• _Description of the task_
Revise the lines of the material from the one containing "family: Asparagaceae" through the end of the material, replacing "common name" with "vernacular name" and leaving all else unchanged.

________

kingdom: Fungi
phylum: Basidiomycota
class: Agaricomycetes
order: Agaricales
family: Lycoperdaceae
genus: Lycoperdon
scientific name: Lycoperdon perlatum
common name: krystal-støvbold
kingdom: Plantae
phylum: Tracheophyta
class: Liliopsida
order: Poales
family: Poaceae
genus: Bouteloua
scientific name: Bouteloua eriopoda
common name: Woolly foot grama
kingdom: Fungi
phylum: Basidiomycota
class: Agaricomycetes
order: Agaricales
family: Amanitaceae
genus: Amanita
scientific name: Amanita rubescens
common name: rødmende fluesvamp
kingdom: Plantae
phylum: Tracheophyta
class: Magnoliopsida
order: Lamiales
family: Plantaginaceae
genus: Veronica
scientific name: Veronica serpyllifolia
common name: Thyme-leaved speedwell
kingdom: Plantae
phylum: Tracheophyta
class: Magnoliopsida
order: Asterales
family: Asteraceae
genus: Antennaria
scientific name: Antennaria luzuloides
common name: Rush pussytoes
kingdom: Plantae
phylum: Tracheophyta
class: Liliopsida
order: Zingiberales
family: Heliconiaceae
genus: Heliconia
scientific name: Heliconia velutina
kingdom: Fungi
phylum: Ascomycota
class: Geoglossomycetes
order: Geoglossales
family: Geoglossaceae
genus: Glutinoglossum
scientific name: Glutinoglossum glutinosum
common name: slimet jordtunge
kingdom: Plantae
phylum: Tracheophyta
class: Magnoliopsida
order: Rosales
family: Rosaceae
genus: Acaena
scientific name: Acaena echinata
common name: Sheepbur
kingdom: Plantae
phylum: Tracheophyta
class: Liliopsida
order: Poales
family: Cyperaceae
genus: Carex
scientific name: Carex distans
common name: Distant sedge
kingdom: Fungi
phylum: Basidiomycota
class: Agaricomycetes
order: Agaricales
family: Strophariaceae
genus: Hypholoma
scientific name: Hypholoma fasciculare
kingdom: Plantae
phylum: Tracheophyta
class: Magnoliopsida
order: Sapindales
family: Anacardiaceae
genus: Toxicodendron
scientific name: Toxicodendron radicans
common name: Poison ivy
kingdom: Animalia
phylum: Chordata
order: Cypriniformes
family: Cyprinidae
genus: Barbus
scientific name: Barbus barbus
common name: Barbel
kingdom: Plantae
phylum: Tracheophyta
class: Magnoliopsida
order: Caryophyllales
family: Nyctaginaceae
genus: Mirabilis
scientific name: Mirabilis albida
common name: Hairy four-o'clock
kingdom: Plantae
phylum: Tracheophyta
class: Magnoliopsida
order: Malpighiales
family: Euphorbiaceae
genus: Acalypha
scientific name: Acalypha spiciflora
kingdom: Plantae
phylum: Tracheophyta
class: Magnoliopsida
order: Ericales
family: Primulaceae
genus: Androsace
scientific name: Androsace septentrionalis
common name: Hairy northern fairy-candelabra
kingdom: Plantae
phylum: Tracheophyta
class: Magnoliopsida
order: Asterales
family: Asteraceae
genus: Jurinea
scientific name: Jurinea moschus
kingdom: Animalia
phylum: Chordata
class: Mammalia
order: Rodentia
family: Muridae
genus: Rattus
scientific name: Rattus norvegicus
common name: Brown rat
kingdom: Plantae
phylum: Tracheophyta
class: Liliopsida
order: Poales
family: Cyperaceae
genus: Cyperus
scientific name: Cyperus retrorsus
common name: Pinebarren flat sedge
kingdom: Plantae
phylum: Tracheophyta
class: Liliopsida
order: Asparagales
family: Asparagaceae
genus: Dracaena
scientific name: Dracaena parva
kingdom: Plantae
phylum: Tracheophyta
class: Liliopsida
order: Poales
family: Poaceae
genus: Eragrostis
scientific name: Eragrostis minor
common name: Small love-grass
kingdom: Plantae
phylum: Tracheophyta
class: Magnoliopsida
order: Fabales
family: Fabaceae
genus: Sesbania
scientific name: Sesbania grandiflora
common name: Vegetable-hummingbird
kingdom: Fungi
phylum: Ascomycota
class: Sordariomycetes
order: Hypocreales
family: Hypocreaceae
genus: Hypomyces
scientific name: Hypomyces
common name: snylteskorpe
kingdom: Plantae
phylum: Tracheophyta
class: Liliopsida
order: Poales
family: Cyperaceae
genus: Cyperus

________

• _Correct output_
family: Asparagaceae
genus: Dracaena
scientific name: Dracaena parva
kingdom: Plantae
phylum: Tracheophyta
class: Liliopsida
order: Poales
family: Poaceae
genus: Eragrostis
scientific name: Eragrostis minor
vernacular name: Small love-grass
kingdom: Plantae
phylum: Tracheophyta
class: Magnoliopsida
order: Fabales
family: Fabaceae
genus: Sesbania
scientific name: Sesbania grandiflora
vernacular name: Vegetable-hummingbird
kingdom: Fungi
phylum: Ascomycota
class: Sordariomycetes
order: Hypocreales
family: Hypocreaceae
genus: Hypomyces
scientific name: Hypomyces
vernacular name: snylteskorpe
kingdom: Plantae
phylum: Tracheophyta
class: Liliopsida
order: Poales
family: Cyperaceae
genus: Cyperus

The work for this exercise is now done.